(三重県尾鷲市において実践している津波防災に関する研究活動を紹介します)
自主防災会のユニークな活動の紹介
ここでは、尾鷲市内の自主防災会で取り入れている津波避難を促進するためのユニークな活動について紹介します。
災害時要援護者への避難支援のためのリアカーの配備
尾鷲市では、平成19年度までに市内の自主防災会全76組織のうち、60組織に対して、災害時要援護者の避難支援の道具として、折りたたみ式リアカーを配備しています。また、その他16組織については、高台のため、背負帯を配備しています。
率先避難者用グッズの配備
尾鷲市では、市内の全自主防災会に対して、津波襲来危険時に住民の迅速な避難を促すために、「率先避難者」の役割を担う方を決めておいてもらうことを推奨しています。

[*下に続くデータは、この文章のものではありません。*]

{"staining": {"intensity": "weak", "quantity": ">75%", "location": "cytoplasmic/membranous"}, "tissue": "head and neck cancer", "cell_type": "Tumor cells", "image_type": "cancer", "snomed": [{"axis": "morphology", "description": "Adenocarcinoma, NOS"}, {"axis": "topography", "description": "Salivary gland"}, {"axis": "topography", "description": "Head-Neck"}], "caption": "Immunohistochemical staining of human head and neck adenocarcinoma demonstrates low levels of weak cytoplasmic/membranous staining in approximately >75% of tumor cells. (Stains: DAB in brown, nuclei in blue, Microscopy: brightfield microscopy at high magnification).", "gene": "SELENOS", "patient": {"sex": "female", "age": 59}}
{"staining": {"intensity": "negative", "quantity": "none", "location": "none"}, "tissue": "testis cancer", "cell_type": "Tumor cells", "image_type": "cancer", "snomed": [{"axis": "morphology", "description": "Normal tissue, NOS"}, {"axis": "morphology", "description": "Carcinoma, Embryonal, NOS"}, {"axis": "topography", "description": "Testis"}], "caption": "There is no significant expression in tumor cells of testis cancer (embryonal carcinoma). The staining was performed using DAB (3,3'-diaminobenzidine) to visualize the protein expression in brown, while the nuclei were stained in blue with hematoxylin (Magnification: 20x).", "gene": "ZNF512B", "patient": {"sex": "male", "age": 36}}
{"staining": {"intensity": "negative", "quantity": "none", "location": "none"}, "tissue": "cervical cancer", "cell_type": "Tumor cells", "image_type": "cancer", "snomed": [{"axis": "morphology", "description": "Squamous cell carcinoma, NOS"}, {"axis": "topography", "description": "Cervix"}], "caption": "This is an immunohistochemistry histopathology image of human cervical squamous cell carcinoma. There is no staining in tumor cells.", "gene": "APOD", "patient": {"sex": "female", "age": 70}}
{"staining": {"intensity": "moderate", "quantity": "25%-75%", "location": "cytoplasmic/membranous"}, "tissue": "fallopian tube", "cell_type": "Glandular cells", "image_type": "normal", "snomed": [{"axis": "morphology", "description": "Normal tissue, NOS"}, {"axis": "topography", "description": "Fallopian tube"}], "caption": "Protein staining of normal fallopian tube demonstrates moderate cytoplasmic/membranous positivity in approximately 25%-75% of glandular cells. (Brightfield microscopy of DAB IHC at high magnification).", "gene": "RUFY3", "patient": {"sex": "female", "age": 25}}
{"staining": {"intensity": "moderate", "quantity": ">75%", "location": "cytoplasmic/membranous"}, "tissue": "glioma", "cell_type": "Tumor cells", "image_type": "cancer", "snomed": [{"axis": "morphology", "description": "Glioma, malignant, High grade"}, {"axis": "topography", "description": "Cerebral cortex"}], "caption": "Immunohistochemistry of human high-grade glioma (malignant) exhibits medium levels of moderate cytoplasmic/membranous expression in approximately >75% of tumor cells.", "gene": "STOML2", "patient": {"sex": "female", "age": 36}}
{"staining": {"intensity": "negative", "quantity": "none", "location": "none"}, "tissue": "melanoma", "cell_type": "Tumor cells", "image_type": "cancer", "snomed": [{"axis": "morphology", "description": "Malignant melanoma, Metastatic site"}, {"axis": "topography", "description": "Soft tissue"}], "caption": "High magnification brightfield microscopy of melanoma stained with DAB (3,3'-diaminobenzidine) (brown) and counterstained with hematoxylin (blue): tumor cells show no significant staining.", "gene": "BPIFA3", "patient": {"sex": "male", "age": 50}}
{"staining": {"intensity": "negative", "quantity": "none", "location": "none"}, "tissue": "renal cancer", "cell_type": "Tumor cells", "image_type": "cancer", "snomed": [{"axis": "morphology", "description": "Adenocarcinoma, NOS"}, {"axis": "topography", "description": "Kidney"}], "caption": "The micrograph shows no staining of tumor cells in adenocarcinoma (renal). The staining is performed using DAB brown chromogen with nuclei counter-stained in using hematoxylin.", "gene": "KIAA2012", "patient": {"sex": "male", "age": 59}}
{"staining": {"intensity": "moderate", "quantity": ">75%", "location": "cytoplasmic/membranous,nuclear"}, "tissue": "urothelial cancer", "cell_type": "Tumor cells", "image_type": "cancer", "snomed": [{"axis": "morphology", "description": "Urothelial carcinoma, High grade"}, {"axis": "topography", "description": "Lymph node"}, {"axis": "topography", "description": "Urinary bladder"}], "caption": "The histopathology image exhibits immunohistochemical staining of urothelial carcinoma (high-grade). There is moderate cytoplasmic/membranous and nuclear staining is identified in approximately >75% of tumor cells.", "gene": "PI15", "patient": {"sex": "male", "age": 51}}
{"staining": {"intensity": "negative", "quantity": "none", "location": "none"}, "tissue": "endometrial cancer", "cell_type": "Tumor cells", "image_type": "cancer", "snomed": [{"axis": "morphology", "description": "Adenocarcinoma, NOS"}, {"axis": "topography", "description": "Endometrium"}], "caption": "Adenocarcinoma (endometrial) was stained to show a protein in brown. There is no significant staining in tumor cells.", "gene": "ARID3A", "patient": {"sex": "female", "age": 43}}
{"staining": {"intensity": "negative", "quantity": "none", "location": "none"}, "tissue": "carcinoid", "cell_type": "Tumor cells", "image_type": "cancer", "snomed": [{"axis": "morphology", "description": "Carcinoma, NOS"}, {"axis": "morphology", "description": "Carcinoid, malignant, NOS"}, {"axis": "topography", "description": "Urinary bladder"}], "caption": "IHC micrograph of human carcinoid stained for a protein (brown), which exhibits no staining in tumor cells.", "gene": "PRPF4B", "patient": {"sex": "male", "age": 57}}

そして、それを後押しするために、背中に「率先避難者」と書かれたベスト(工事現場などで使用されているもので光ります)とハンドマイク(防水防塵機能付き)を数セットずつ各自主防災組織に配備しています。
夜間避難訓練の実施
尾鷲市内のいくつかの自主防災会では、地域が中心となって自主的に避難訓練を実施しています。市全体で実施する訓練と異なり、実施主体の規模が小さいため、様々な要素を取り込んだ訓練を実施しています。例えば、夜間に地震が発生したことを想定して訓練を実施している自主防災会もあります。訓練は、緊急地震速報やJ-ALERTの警報音を放送し、それに基づいて避難を開始します。また、率先避難者の担当者は、ハンドマイクを使って、本番同様、地域住民に避難を促します。そして、災害時要援護者への避難支援については、リアカーを使って、避難所まで送り届ける訓練も合わせて実施しています。